(Records from a collection)
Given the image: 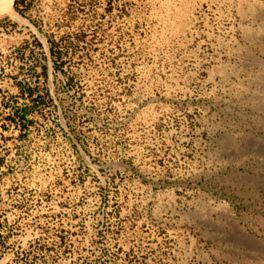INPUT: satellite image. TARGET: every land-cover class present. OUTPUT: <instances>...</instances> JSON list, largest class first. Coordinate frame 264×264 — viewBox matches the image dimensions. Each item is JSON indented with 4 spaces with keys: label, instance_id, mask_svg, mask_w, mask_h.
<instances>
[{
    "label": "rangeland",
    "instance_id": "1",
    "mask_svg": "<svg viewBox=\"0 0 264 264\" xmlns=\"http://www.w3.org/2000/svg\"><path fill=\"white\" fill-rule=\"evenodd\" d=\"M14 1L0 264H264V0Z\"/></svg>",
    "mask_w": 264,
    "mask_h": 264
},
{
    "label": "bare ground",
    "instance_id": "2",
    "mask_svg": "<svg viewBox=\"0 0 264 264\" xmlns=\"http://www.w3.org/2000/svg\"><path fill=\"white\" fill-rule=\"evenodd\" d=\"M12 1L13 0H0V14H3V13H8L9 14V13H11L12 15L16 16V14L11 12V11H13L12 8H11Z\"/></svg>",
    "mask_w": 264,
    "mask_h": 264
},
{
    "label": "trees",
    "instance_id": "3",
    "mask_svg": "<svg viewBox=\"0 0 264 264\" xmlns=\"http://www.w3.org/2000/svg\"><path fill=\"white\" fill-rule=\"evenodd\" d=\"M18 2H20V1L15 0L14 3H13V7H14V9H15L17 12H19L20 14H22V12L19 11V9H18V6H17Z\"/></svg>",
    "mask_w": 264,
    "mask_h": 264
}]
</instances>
* * *
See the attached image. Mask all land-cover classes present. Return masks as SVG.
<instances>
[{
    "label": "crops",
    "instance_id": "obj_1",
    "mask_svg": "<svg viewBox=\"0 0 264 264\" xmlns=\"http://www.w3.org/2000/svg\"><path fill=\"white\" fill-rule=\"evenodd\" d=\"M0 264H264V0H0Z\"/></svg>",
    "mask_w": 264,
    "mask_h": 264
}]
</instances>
...
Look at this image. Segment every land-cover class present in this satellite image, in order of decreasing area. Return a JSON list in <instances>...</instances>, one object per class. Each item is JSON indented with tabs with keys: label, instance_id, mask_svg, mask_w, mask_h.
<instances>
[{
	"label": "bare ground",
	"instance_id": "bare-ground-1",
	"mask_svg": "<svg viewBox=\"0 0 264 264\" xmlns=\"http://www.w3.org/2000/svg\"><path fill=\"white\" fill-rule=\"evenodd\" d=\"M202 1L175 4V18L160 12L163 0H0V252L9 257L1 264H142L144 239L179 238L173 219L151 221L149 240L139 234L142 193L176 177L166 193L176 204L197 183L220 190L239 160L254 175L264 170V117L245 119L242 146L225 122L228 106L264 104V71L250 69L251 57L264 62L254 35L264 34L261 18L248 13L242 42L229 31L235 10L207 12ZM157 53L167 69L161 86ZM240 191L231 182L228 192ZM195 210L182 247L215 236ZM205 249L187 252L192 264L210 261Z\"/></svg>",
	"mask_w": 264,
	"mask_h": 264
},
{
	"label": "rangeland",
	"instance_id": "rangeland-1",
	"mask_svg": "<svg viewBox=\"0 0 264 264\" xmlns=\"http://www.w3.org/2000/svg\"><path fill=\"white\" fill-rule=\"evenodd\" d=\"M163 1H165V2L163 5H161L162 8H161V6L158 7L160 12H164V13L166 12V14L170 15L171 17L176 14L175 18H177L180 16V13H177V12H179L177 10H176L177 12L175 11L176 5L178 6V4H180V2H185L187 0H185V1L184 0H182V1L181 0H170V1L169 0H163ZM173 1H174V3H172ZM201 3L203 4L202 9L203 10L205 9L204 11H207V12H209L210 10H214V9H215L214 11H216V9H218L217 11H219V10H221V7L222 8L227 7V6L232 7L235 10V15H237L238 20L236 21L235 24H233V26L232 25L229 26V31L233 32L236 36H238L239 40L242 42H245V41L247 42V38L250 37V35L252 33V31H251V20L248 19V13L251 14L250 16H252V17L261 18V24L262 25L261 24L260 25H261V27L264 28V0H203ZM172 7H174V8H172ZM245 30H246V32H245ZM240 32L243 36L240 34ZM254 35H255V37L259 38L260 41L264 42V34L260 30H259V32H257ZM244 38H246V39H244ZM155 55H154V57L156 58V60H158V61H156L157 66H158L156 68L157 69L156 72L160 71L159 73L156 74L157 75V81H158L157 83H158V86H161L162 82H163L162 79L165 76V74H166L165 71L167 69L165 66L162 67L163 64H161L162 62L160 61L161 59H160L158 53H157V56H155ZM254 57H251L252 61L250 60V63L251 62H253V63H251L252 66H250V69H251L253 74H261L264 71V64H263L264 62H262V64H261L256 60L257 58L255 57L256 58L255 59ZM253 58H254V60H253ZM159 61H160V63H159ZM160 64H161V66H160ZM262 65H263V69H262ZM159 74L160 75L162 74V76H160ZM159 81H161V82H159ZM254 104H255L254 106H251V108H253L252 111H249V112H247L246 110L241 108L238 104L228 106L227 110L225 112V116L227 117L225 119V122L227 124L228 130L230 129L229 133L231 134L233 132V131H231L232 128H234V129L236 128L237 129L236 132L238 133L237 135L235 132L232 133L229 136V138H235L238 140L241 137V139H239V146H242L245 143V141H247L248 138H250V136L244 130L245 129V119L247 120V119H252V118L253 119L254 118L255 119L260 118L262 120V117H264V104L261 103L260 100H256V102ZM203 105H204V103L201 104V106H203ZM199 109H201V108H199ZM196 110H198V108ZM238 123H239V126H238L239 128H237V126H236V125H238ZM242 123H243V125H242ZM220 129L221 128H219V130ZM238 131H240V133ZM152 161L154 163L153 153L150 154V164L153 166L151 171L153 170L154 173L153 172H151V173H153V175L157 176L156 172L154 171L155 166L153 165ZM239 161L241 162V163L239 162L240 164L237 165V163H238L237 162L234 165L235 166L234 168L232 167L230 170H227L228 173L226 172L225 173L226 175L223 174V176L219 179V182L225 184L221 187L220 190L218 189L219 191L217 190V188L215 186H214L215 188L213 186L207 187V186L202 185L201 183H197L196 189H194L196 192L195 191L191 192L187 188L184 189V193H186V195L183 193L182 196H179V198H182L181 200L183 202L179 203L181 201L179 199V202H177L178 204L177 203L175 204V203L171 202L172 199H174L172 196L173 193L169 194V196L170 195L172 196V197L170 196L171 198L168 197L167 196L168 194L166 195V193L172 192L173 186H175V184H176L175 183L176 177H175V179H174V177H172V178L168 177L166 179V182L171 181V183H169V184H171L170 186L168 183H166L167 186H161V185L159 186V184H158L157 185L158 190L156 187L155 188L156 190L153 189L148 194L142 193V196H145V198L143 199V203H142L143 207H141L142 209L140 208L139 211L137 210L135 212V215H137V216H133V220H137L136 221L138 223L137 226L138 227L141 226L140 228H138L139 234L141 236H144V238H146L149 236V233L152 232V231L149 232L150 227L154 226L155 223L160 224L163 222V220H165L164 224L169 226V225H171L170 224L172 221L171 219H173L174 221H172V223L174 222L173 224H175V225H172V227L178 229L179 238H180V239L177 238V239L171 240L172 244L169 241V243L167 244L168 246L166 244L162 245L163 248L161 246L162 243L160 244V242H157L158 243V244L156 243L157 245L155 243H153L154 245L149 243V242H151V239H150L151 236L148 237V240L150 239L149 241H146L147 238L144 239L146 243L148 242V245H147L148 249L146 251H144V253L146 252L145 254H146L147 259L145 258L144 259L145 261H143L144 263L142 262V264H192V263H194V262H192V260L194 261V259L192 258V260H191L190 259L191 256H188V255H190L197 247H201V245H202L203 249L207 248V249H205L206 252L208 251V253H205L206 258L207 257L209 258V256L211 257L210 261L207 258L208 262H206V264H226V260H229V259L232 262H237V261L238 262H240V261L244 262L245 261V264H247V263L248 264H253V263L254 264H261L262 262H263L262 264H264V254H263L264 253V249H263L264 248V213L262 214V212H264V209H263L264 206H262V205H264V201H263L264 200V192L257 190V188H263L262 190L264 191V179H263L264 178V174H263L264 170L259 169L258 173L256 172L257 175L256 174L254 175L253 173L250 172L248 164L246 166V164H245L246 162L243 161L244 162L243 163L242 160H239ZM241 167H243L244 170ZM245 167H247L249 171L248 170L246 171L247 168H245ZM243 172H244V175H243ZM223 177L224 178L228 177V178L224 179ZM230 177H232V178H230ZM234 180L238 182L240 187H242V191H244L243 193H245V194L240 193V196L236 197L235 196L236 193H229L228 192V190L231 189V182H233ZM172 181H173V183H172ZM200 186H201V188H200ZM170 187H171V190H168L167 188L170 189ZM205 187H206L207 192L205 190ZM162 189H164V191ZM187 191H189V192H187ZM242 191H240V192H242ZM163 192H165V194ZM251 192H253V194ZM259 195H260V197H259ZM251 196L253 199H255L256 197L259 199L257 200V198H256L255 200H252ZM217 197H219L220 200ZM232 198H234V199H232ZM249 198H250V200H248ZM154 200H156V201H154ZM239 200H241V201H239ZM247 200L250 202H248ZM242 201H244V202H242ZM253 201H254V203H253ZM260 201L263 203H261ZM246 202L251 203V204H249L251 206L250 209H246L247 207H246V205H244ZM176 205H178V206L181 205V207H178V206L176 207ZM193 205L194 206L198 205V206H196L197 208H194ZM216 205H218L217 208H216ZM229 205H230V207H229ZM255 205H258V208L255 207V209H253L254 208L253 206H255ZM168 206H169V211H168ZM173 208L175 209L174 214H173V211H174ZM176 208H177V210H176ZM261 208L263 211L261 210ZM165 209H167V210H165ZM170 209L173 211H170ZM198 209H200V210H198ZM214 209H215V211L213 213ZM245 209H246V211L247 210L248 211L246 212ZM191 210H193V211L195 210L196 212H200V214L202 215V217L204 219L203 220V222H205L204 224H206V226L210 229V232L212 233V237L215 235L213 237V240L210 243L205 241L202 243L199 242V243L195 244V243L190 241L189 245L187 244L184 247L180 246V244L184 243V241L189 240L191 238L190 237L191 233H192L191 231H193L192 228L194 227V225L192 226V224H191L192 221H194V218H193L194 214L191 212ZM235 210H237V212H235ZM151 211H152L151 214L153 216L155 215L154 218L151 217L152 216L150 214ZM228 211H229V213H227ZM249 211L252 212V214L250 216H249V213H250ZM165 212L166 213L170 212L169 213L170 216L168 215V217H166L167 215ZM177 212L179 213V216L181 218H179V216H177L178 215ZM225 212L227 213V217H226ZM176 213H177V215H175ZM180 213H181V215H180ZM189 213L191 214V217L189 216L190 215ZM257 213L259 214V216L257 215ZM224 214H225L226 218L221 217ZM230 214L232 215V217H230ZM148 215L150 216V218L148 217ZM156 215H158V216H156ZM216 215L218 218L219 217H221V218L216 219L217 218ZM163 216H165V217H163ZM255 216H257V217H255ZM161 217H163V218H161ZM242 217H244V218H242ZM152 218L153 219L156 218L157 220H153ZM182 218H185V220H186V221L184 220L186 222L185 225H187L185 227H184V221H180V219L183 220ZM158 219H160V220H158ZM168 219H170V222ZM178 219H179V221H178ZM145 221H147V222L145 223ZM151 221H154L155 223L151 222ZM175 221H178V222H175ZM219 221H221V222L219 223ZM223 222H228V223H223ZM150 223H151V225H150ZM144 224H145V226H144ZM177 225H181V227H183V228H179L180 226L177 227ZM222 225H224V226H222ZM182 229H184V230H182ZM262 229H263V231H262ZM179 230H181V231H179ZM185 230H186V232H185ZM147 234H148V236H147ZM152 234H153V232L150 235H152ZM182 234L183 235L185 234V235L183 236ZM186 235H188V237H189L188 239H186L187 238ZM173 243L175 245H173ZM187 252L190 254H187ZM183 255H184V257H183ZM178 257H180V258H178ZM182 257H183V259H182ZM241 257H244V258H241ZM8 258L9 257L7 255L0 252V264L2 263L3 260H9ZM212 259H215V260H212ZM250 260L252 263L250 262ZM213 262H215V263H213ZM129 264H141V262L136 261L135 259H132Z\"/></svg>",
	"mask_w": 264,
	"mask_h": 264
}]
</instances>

▶ [WHAT IS BEING ASKED] Please report every line in the records above that contains the string "ground", matching case exactly.

▶ [RESULT]
    "label": "bare ground",
	"label": "bare ground",
	"instance_id": "bare-ground-1",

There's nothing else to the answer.